Machine-readable hardware designs
........
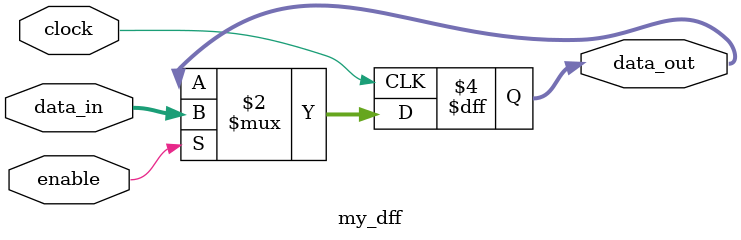
<source format=v>
module my_dff(input [15:0] data_in, input enable, input clock, output reg [15:0] data_out);
	always@(posedge clock)
		if(enable)
			data_out <= data_in;
endmodule 
</source>
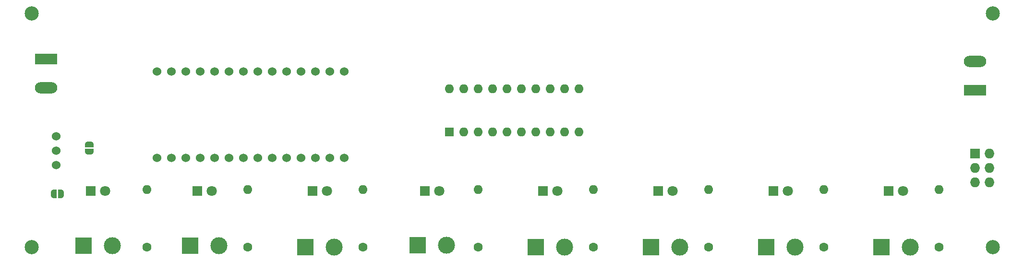
<source format=gts>
%TF.GenerationSoftware,KiCad,Pcbnew,6.0.2-378541a8eb~116~ubuntu20.04.1*%
%TF.CreationDate,2022-03-18T17:48:31-05:00*%
%TF.ProjectId,mother,6d6f7468-6572-42e6-9b69-6361645f7063,rev?*%
%TF.SameCoordinates,Original*%
%TF.FileFunction,Soldermask,Top*%
%TF.FilePolarity,Negative*%
%FSLAX46Y46*%
G04 Gerber Fmt 4.6, Leading zero omitted, Abs format (unit mm)*
G04 Created by KiCad (PCBNEW 6.0.2-378541a8eb~116~ubuntu20.04.1) date 2022-03-18 17:48:31*
%MOMM*%
%LPD*%
G01*
G04 APERTURE LIST*
G04 Aperture macros list*
%AMFreePoly0*
4,1,22,0.500000,-0.750000,0.000000,-0.750000,0.000000,-0.745033,-0.079941,-0.743568,-0.215256,-0.701293,-0.333266,-0.622738,-0.424486,-0.514219,-0.481581,-0.384460,-0.499164,-0.250000,-0.500000,-0.250000,-0.500000,0.250000,-0.499164,0.250000,-0.499963,0.256109,-0.478152,0.396186,-0.417904,0.524511,-0.324060,0.630769,-0.204165,0.706417,-0.067858,0.745374,0.000000,0.744959,0.000000,0.750000,
0.500000,0.750000,0.500000,-0.750000,0.500000,-0.750000,$1*%
%AMFreePoly1*
4,1,20,0.000000,0.744959,0.073905,0.744508,0.209726,0.703889,0.328688,0.626782,0.421226,0.519385,0.479903,0.390333,0.500000,0.250000,0.500000,-0.250000,0.499851,-0.262216,0.476331,-0.402017,0.414519,-0.529596,0.319384,-0.634700,0.198574,-0.708877,0.061801,-0.746166,0.000000,-0.745033,0.000000,-0.750000,-0.500000,-0.750000,-0.500000,0.750000,0.000000,0.750000,0.000000,0.744959,
0.000000,0.744959,$1*%
G04 Aperture macros list end*
%ADD10C,2.500000*%
%ADD11R,3.000000X3.000000*%
%ADD12C,3.000000*%
%ADD13R,1.800000X1.800000*%
%ADD14C,1.800000*%
%ADD15R,1.727200X1.727200*%
%ADD16O,1.727200X1.727200*%
%ADD17R,3.960000X1.980000*%
%ADD18O,3.960000X1.980000*%
%ADD19C,1.524000*%
%ADD20C,1.600000*%
%ADD21O,1.600000X1.600000*%
%ADD22R,1.600000X1.600000*%
%ADD23FreePoly0,180.000000*%
%ADD24FreePoly1,180.000000*%
%ADD25FreePoly0,90.000000*%
%ADD26FreePoly1,90.000000*%
G04 APERTURE END LIST*
D10*
%TO.C,REF\u002A\u002A*%
X215265000Y-114300000D03*
%TD*%
D11*
%TO.C,J7*%
X175260000Y-114300000D03*
D12*
X180340000Y-114300000D03*
%TD*%
D11*
%TO.C,J1*%
X54864000Y-114046000D03*
D12*
X59944000Y-114046000D03*
%TD*%
D13*
%TO.C,D2*%
X74925000Y-104394000D03*
D14*
X77465000Y-104394000D03*
%TD*%
D13*
%TO.C,D7*%
X176525000Y-104394000D03*
D14*
X179065000Y-104394000D03*
%TD*%
D15*
%TO.C,J9*%
X212090000Y-97790000D03*
D16*
X214630000Y-97790000D03*
X212090000Y-100330000D03*
X214630000Y-100330000D03*
X212090000Y-102870000D03*
X214630000Y-102870000D03*
%TD*%
D11*
%TO.C,J2*%
X73660000Y-114046000D03*
D12*
X78740000Y-114046000D03*
%TD*%
D13*
%TO.C,D8*%
X196845000Y-104394000D03*
D14*
X199385000Y-104394000D03*
%TD*%
D17*
%TO.C,J11*%
X48260000Y-81055000D03*
D18*
X48260000Y-86135000D03*
%TD*%
D19*
%TO.C,U3*%
X67818000Y-98552000D03*
X70358000Y-98552000D03*
X72898000Y-98552000D03*
X75438000Y-98552000D03*
X77978000Y-98552000D03*
X80518000Y-98552000D03*
X83058000Y-98552000D03*
X85598000Y-98552000D03*
X88138000Y-98552000D03*
X90678000Y-98552000D03*
X93218000Y-98552000D03*
X95758000Y-98552000D03*
X98298000Y-98552000D03*
X100838000Y-98552000D03*
X100838000Y-83312000D03*
X98298000Y-83312000D03*
X95758000Y-83312000D03*
X93218000Y-83312000D03*
X90678000Y-83312000D03*
X88138000Y-83312000D03*
X85598000Y-83312000D03*
X83058000Y-83312000D03*
X80518000Y-83312000D03*
X77978000Y-83312000D03*
X75438000Y-83312000D03*
X72898000Y-83312000D03*
X70358000Y-83312000D03*
X67818000Y-83312000D03*
%TD*%
D20*
%TO.C,R3*%
X104140000Y-114300000D03*
D21*
X104140000Y-104140000D03*
%TD*%
D11*
%TO.C,J8*%
X195580000Y-114300000D03*
D12*
X200660000Y-114300000D03*
%TD*%
D11*
%TO.C,J6*%
X154940000Y-114300000D03*
D12*
X160020000Y-114300000D03*
%TD*%
D20*
%TO.C,R4*%
X124460000Y-114300000D03*
D21*
X124460000Y-104140000D03*
%TD*%
D22*
%TO.C,U2*%
X119380000Y-93980000D03*
D21*
X121920000Y-93980000D03*
X124460000Y-93980000D03*
X127000000Y-93980000D03*
X129540000Y-93980000D03*
X132080000Y-93980000D03*
X134620000Y-93980000D03*
X137160000Y-93980000D03*
X139700000Y-93980000D03*
X142240000Y-93980000D03*
X142240000Y-86360000D03*
X139700000Y-86360000D03*
X137160000Y-86360000D03*
X134620000Y-86360000D03*
X132080000Y-86360000D03*
X129540000Y-86360000D03*
X127000000Y-86360000D03*
X124460000Y-86360000D03*
X121920000Y-86360000D03*
X119380000Y-86360000D03*
%TD*%
D13*
%TO.C,D6*%
X156205000Y-104394000D03*
D14*
X158745000Y-104394000D03*
%TD*%
D20*
%TO.C,R6*%
X165100000Y-114300000D03*
D21*
X165100000Y-104140000D03*
%TD*%
D10*
%TO.C,REF\u002A\u002A*%
X45720000Y-73025000D03*
%TD*%
%TO.C,REF\u002A\u002A*%
X45720000Y-114300000D03*
%TD*%
D11*
%TO.C,J3*%
X93980000Y-114300000D03*
D12*
X99060000Y-114300000D03*
%TD*%
D20*
%TO.C,R7*%
X185420000Y-114300000D03*
D21*
X185420000Y-104140000D03*
%TD*%
D13*
%TO.C,D4*%
X115057000Y-104394000D03*
D14*
X117597000Y-104394000D03*
%TD*%
D13*
%TO.C,D5*%
X135885000Y-104394000D03*
D14*
X138425000Y-104394000D03*
%TD*%
D20*
%TO.C,R5*%
X144780000Y-114300000D03*
D21*
X144780000Y-104140000D03*
%TD*%
D13*
%TO.C,D3*%
X95245000Y-104394000D03*
D14*
X97785000Y-104394000D03*
%TD*%
D10*
%TO.C,REF\u002A\u002A*%
X215265000Y-73025000D03*
%TD*%
D23*
%TO.C,JP1*%
X50942000Y-104902000D03*
D24*
X49642000Y-104902000D03*
%TD*%
D20*
%TO.C,R1*%
X66040000Y-114300000D03*
D21*
X66040000Y-104140000D03*
%TD*%
D25*
%TO.C,JP2*%
X55880000Y-97424000D03*
D26*
X55880000Y-96124000D03*
%TD*%
D11*
%TO.C,J5*%
X134620000Y-114300000D03*
D12*
X139700000Y-114300000D03*
%TD*%
D20*
%TO.C,R2*%
X83820000Y-114300000D03*
D21*
X83820000Y-104140000D03*
%TD*%
D19*
%TO.C,U1*%
X50038000Y-99822000D03*
X50038000Y-97282000D03*
X50038000Y-94742000D03*
%TD*%
D11*
%TO.C,J4*%
X113870000Y-113980000D03*
D12*
X118950000Y-113980000D03*
%TD*%
D17*
%TO.C,J12*%
X212090000Y-86585000D03*
D18*
X212090000Y-81505000D03*
%TD*%
D20*
%TO.C,R8*%
X205740000Y-114300000D03*
D21*
X205740000Y-104140000D03*
%TD*%
D13*
%TO.C,D1*%
X56129000Y-104394000D03*
D14*
X58669000Y-104394000D03*
%TD*%
M02*

</source>
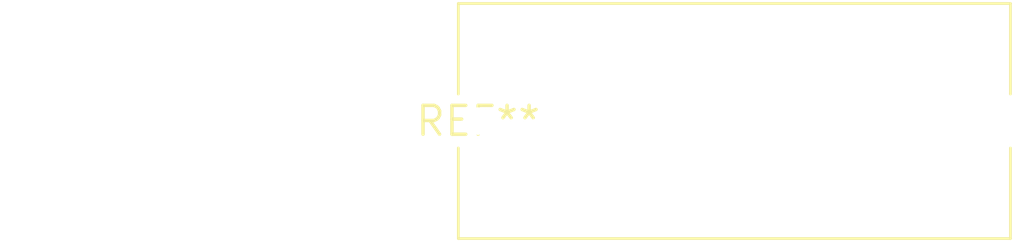
<source format=kicad_pcb>
(kicad_pcb (version 20240108) (generator pcbnew)

  (general
    (thickness 1.6)
  )

  (paper "A4")
  (layers
    (0 "F.Cu" signal)
    (31 "B.Cu" signal)
    (32 "B.Adhes" user "B.Adhesive")
    (33 "F.Adhes" user "F.Adhesive")
    (34 "B.Paste" user)
    (35 "F.Paste" user)
    (36 "B.SilkS" user "B.Silkscreen")
    (37 "F.SilkS" user "F.Silkscreen")
    (38 "B.Mask" user)
    (39 "F.Mask" user)
    (40 "Dwgs.User" user "User.Drawings")
    (41 "Cmts.User" user "User.Comments")
    (42 "Eco1.User" user "User.Eco1")
    (43 "Eco2.User" user "User.Eco2")
    (44 "Edge.Cuts" user)
    (45 "Margin" user)
    (46 "B.CrtYd" user "B.Courtyard")
    (47 "F.CrtYd" user "F.Courtyard")
    (48 "B.Fab" user)
    (49 "F.Fab" user)
    (50 "User.1" user)
    (51 "User.2" user)
    (52 "User.3" user)
    (53 "User.4" user)
    (54 "User.5" user)
    (55 "User.6" user)
    (56 "User.7" user)
    (57 "User.8" user)
    (58 "User.9" user)
  )

  (setup
    (pad_to_mask_clearance 0)
    (pcbplotparams
      (layerselection 0x00010fc_ffffffff)
      (plot_on_all_layers_selection 0x0000000_00000000)
      (disableapertmacros false)
      (usegerberextensions false)
      (usegerberattributes false)
      (usegerberadvancedattributes false)
      (creategerberjobfile false)
      (dashed_line_dash_ratio 12.000000)
      (dashed_line_gap_ratio 3.000000)
      (svgprecision 4)
      (plotframeref false)
      (viasonmask false)
      (mode 1)
      (useauxorigin false)
      (hpglpennumber 1)
      (hpglpenspeed 20)
      (hpglpendiameter 15.000000)
      (dxfpolygonmode false)
      (dxfimperialunits false)
      (dxfusepcbnewfont false)
      (psnegative false)
      (psa4output false)
      (plotreference false)
      (plotvalue false)
      (plotinvisibletext false)
      (sketchpadsonfab false)
      (subtractmaskfromsilk false)
      (outputformat 1)
      (mirror false)
      (drillshape 1)
      (scaleselection 1)
      (outputdirectory "")
    )
  )

  (net 0 "")

  (footprint "C_Rect_L24.0mm_W10.1mm_P22.50mm_MKT" (layer "F.Cu") (at 0 0))

)

</source>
........
What needs to be done ▸ Repeat the lines exactly as they stand, from the opening line of the data through the line with "G04 Gerber Fmt". Pictures stay out of the copy.

Your solution ▸
<source format=v>
module my_dff(input [15:0] data_in, input enable, input clock, output reg [15:0] data_out);
	always@(posedge clock)
		if(enable)
			data_out <= data_in;
endmodule 
</source>
<source format=gts>
%TF.GenerationSoftware,KiCad,Pcbnew,6.0.2-378541a8eb~116~ubuntu20.04.1*%
%TF.CreationDate,2022-03-18T17:48:31-05:00*%
%TF.ProjectId,mother,6d6f7468-6572-42e6-9b69-6361645f7063,rev?*%
%TF.SameCoordinates,Original*%
%TF.FileFunction,Soldermask,Top*%
%TF.FilePolarity,Negative*%
%FSLAX46Y46*%
G04 Gerber Fmt 4.6, Leading zero omitted, Abs format (unit mm)*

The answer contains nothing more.